Ancak, Apartheid sisteminden demokrasiye geçiş sürecinin nispeten huzurlu bir şekilde olması için geçmişle belli ölçüde yüzleşmek de gerekiyordu. Bu da hem beyaz güvenlik gücü mensuplarının, hem de -o yıllarda beyazlar tarafından “terör örgütü” diye bilinen- “Afrika Ulusal Kongresi (ANC) mensuplarının birbirlerine karşı işledikleri insanlık dışı suçları itiraf ederek pişmanlık duymaları sayesinde oldu.

Büyük iş potansiyeli
Bunu sağlayan başlıca “enstrüman” ise ünlü Güney Afrikalı rahip Desmond Tutu’un girişimleriyle kurulan “Barış ve Uzlaşma Komisyonu’ydu.” Buradan Kürt meselesi ve PKK konusunda Türkiye’ye bir “örnek” çıkar mı, bilemiyoruz. Başbakan Erdoğan Türkiye’nin “farklı sosyolojik yapısı” nedeniyle ETA ve IRA örneklerinin bizim için geçerli olamayacağını söylüyor.
Kuşkusuz Güney Afrika için de aynısını düşünenler var. Biz sadece Güney Afrika’nın uzun yıllar süren kanlı olaylardan sonra bu sorunu nasıl çözdüğünü anlatıyoruz. Kaldı ki kindarlığın “raf hayatı” Erdoğan’ın deyimi ile, “sosyolojik yapımız” nedeniyle bizde genelde daha uzun oluyor.

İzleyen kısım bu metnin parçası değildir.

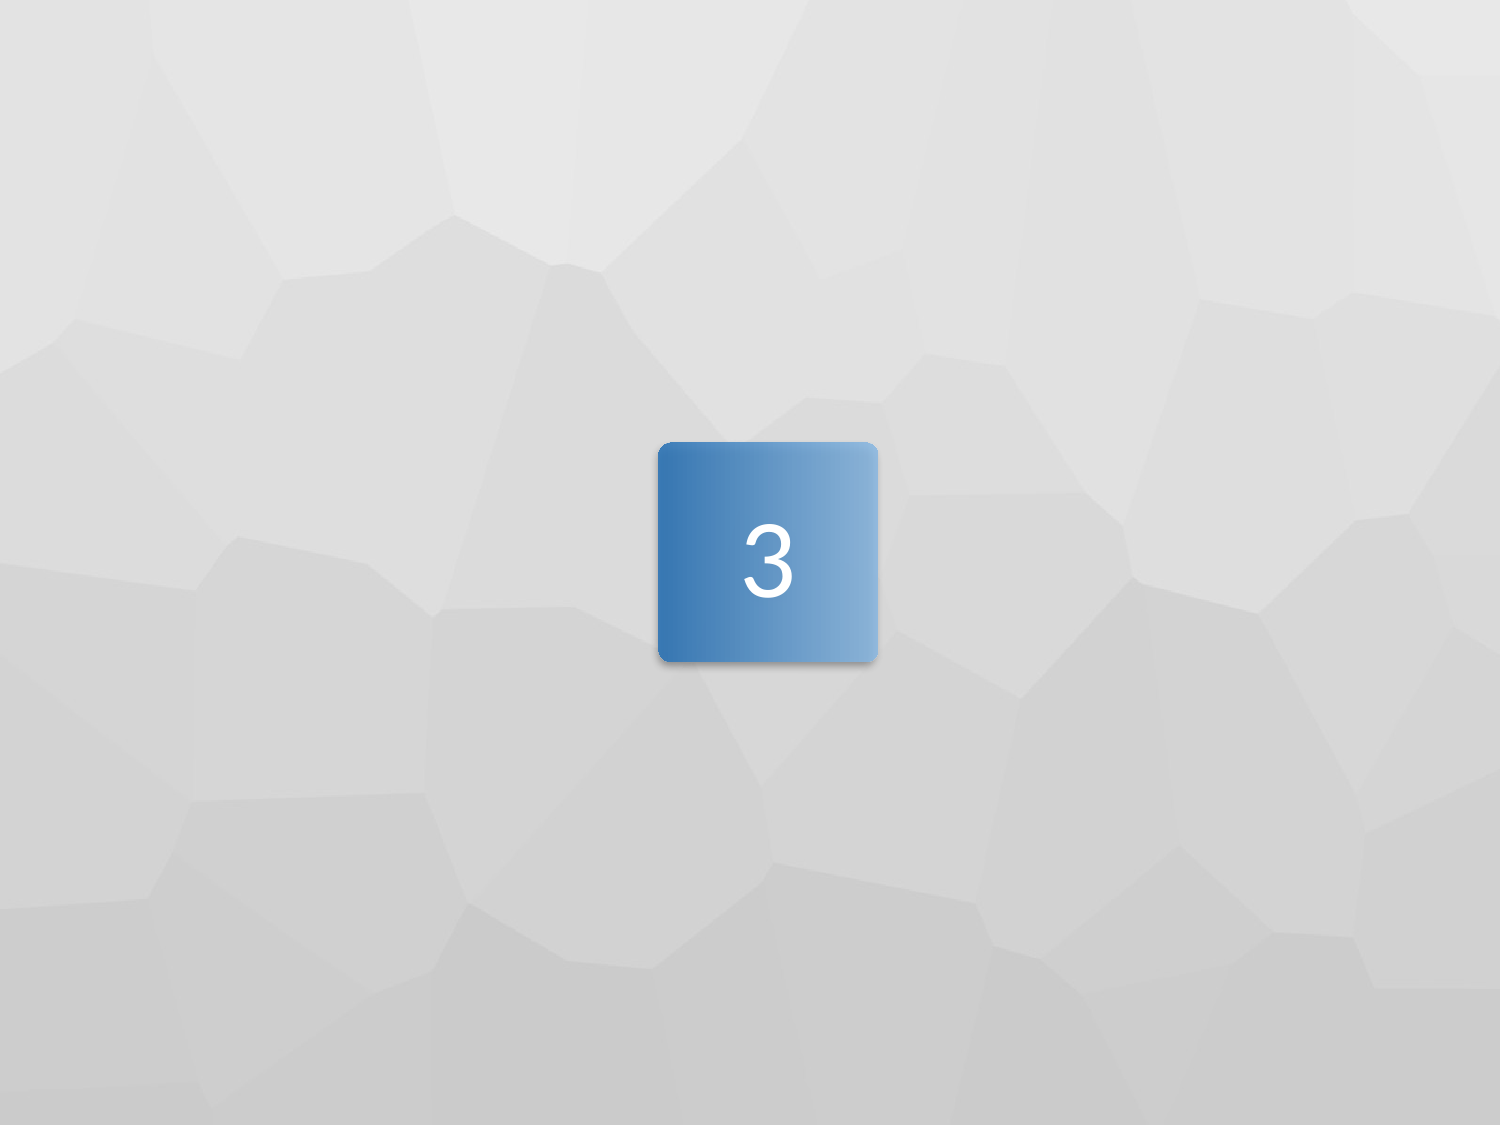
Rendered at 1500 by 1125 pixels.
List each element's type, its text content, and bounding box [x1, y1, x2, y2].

text_box 3 [657, 441, 879, 663]
picture [0, 0, 1500, 1125]
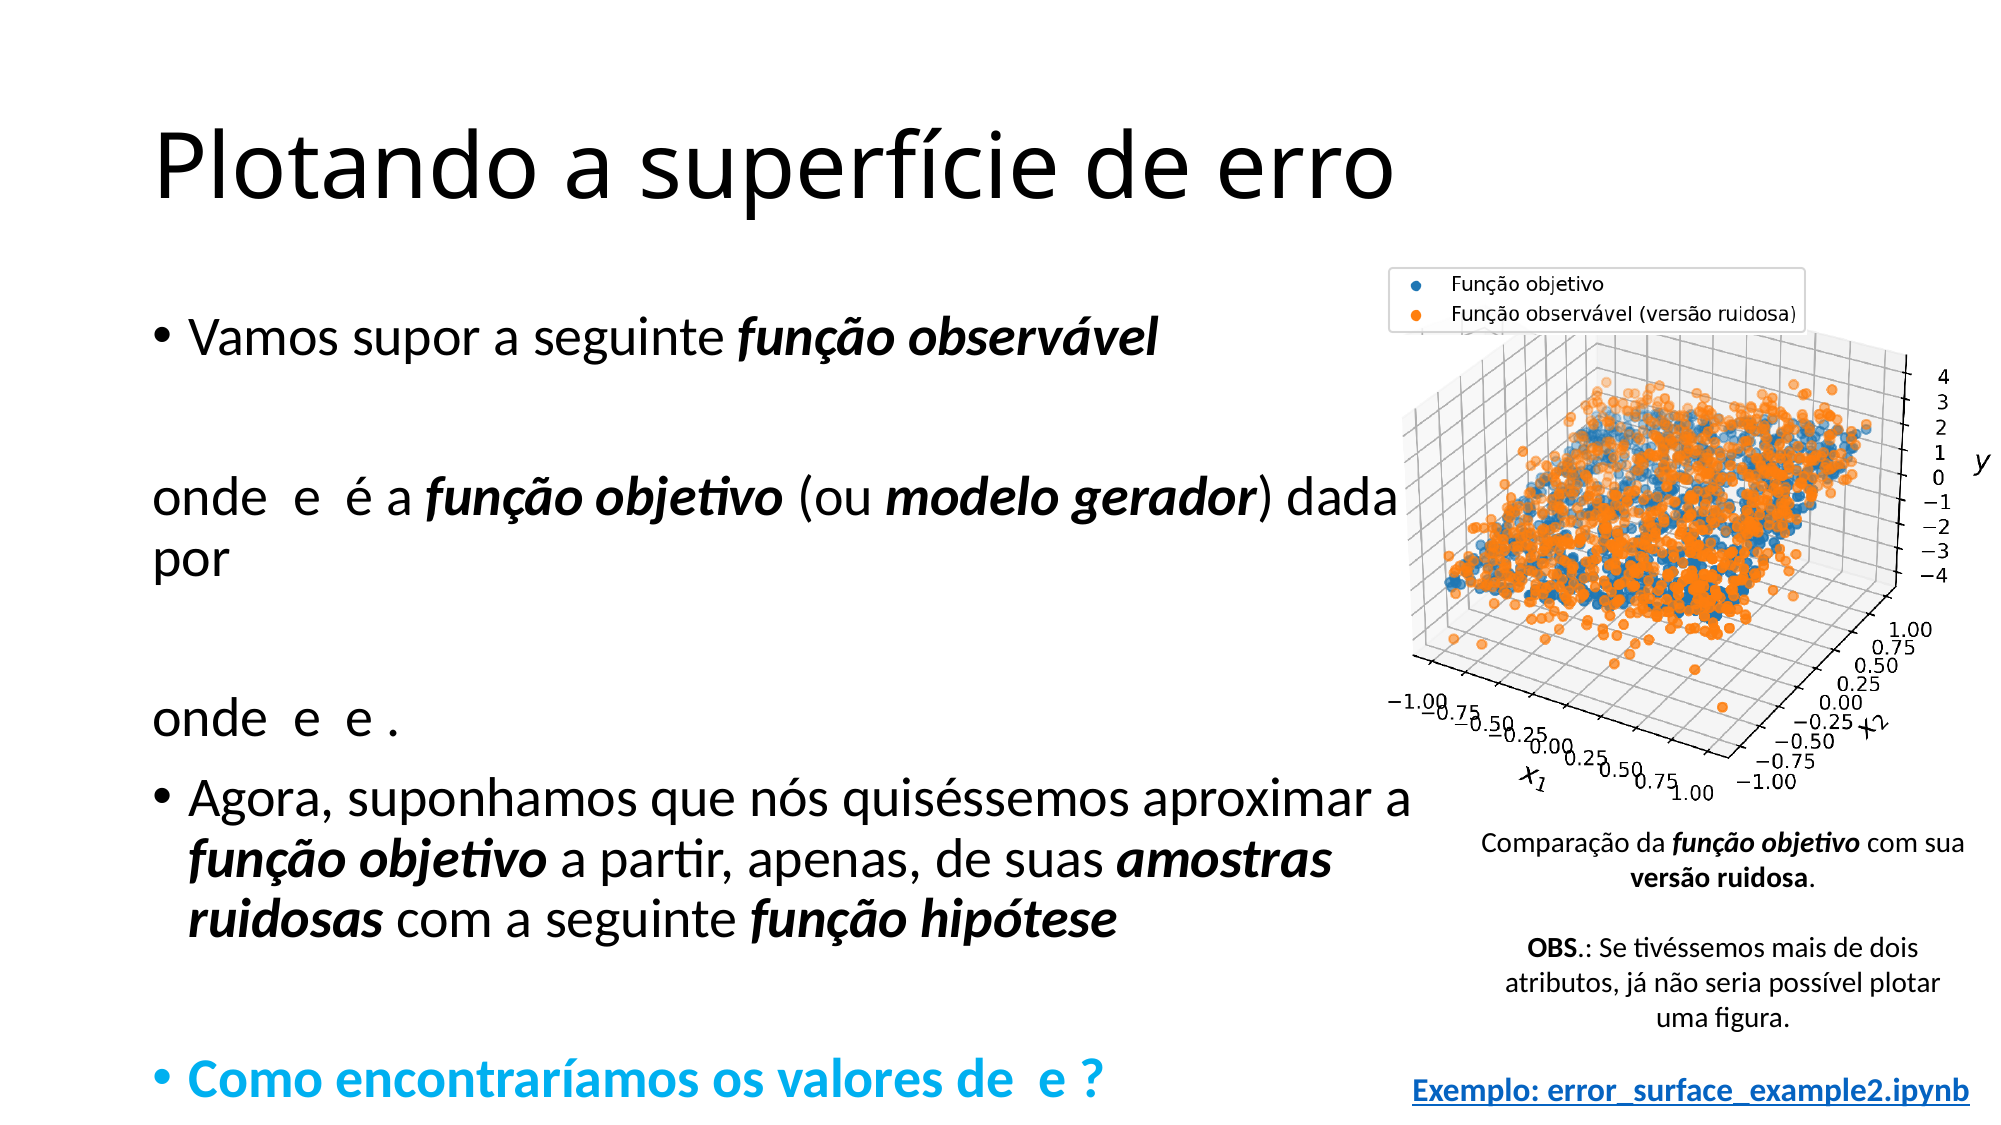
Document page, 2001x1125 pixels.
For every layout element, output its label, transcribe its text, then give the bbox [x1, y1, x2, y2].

Bütün bunlar Güney Afrika’nın artık sorunsuz bir ülke olduğu anlamına gelmez elbette. “Afrikaans” diye bilinen Hollanda asıllı beyaz ırkçılar arasında, sinmiş olsalar da, geleneksel bakış açılarından vazgeçmeyenler hâlâ var. Siyahlar arasındaysa “Apartheid gitti ama sosyal adaletsizlik yerinde duruyor” diyenlerin sayısı az değil.
Bu arada, Başbakanlık tarafından bize ziyaret sırasında dağıtılan ve ülke hakkında çeşitli bilgiler içeren kitapçıkta bile, Güney Afrika’nın “kişisel güvenlik bakımından dünyanın en tehlikeli ülkelerinden biri olmaya devam ettiği” belirtiliyor.
Güney Afrika aynı zamanda son küresel finansal krizden en çok etkilenen ülkelerden biri. Bu nedenle de çok yüksek işsizlik oranına sahip ki, bu da suç oranını arttırıyor. Buna rağmen, son dönemde ekonomisini biraz düzeltmiş olan Güney Afrika hızla gelişen ekonomiler arasında sayılıyor.
Türkiye’nin bu ülkeye ilgisi ise asıl bu noktada ortaya çıkıyor. Özetle, burası Türkiye’nin son yıllarda yaptığı “Afrika atılımının” en önemli ayaklarından biri olarak görülüyor, ki bu Erdoğan’a bu ziyaretinde çok sayıdaki işadamının refakat etmesinden de anlaşılıyor.